■ **TASK**: Ignoring the pictures, copy the data exactly.

■ **GIVEN INFORMATION**:
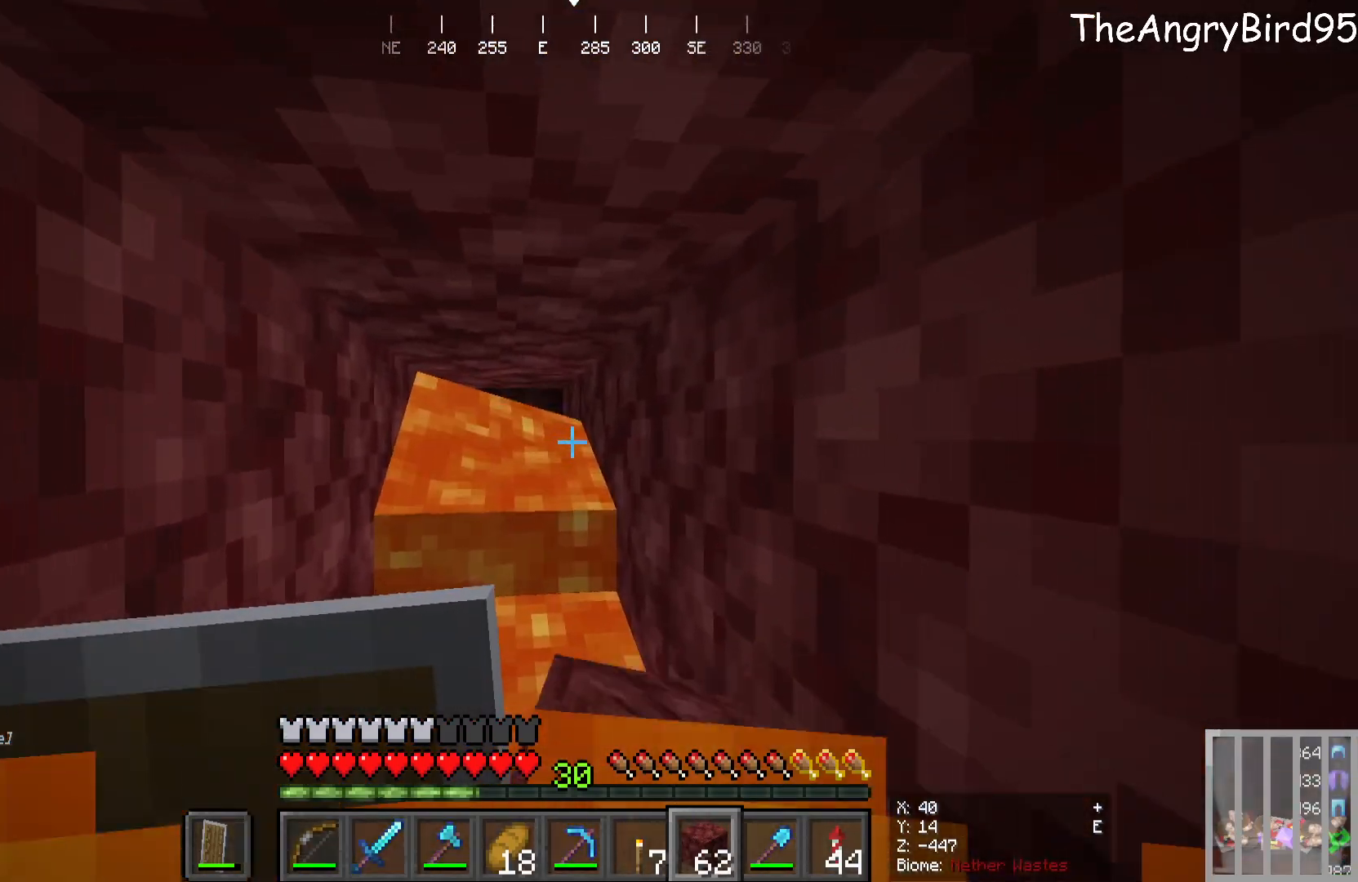
{"keys": ["w"], "mouse": [], "events": [[33, "mouse_right", "up"]]}
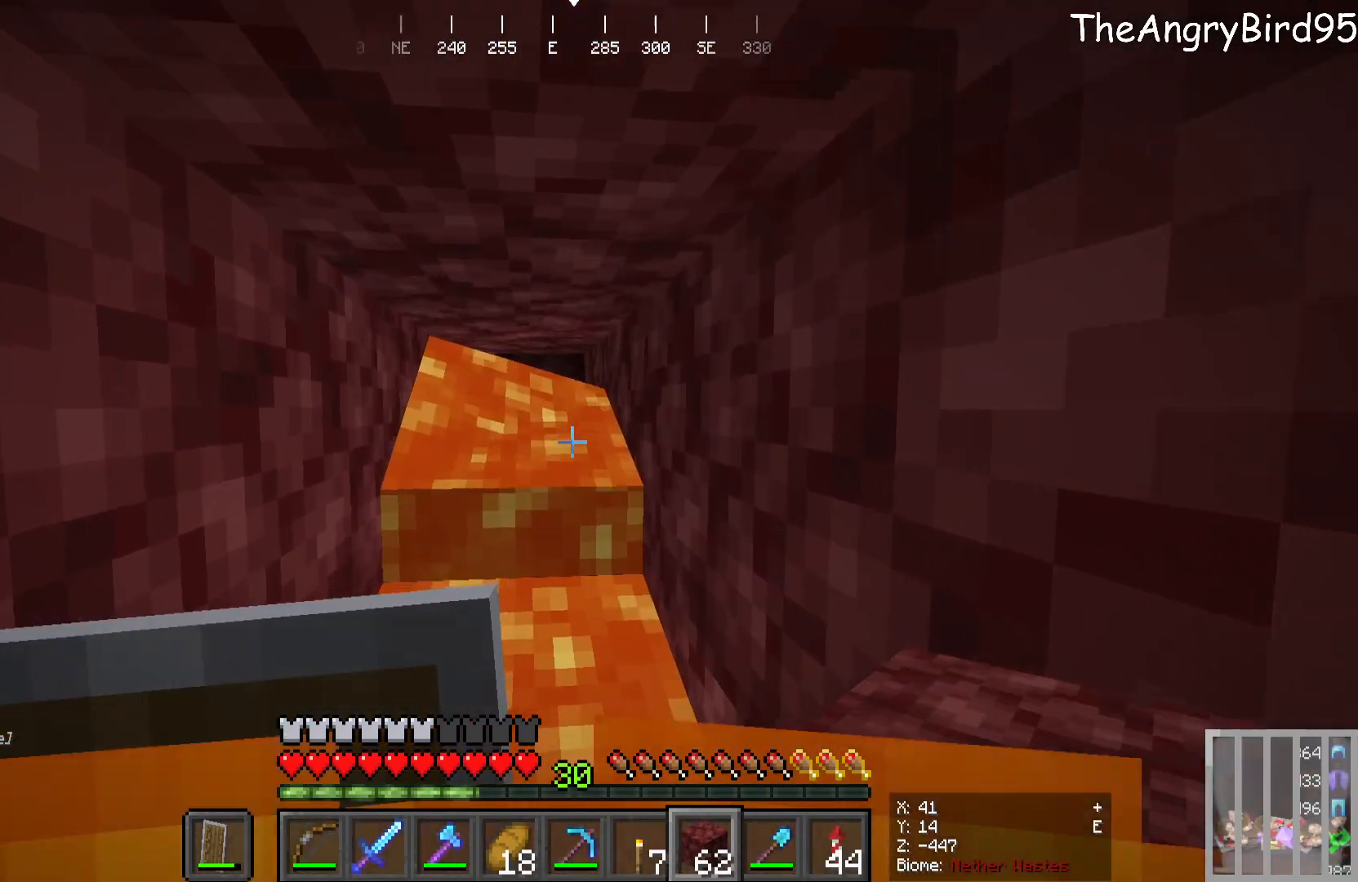
{"keys": ["w"], "mouse": [], "events": []}
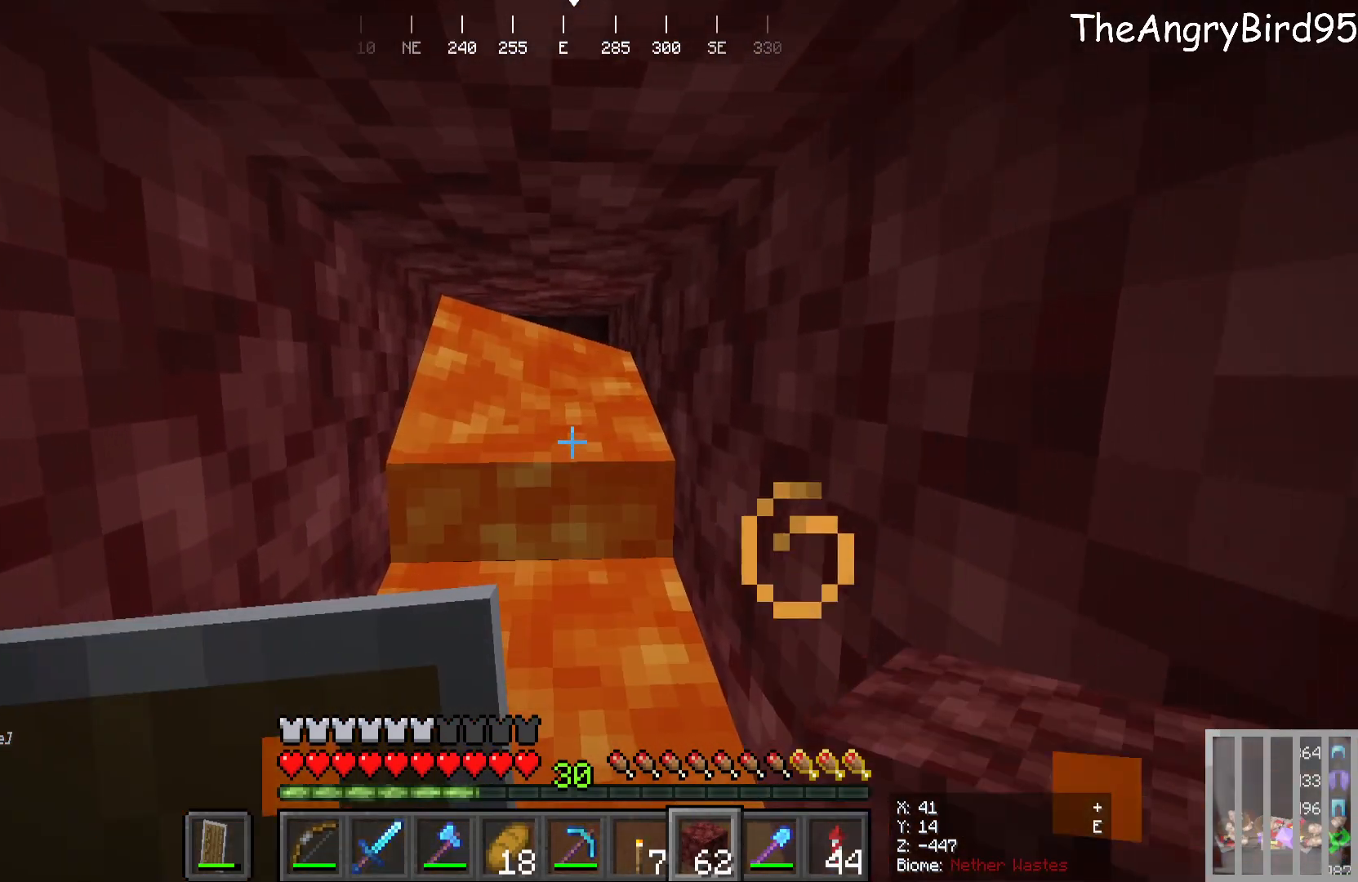
{"keys": ["w"], "mouse": [], "events": [[50, "mouse_right", "down"], [250, "mouse_right", "up"]]}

■ **REPLY**:
{"keys": ["w"], "mouse": [], "events": [[33, "mouse_right", "up"]]}
{"keys": ["w"], "mouse": [], "events": []}
{"keys": ["w"], "mouse": [], "events": [[50, "mouse_right", "down"], [250, "mouse_right", "up"]]}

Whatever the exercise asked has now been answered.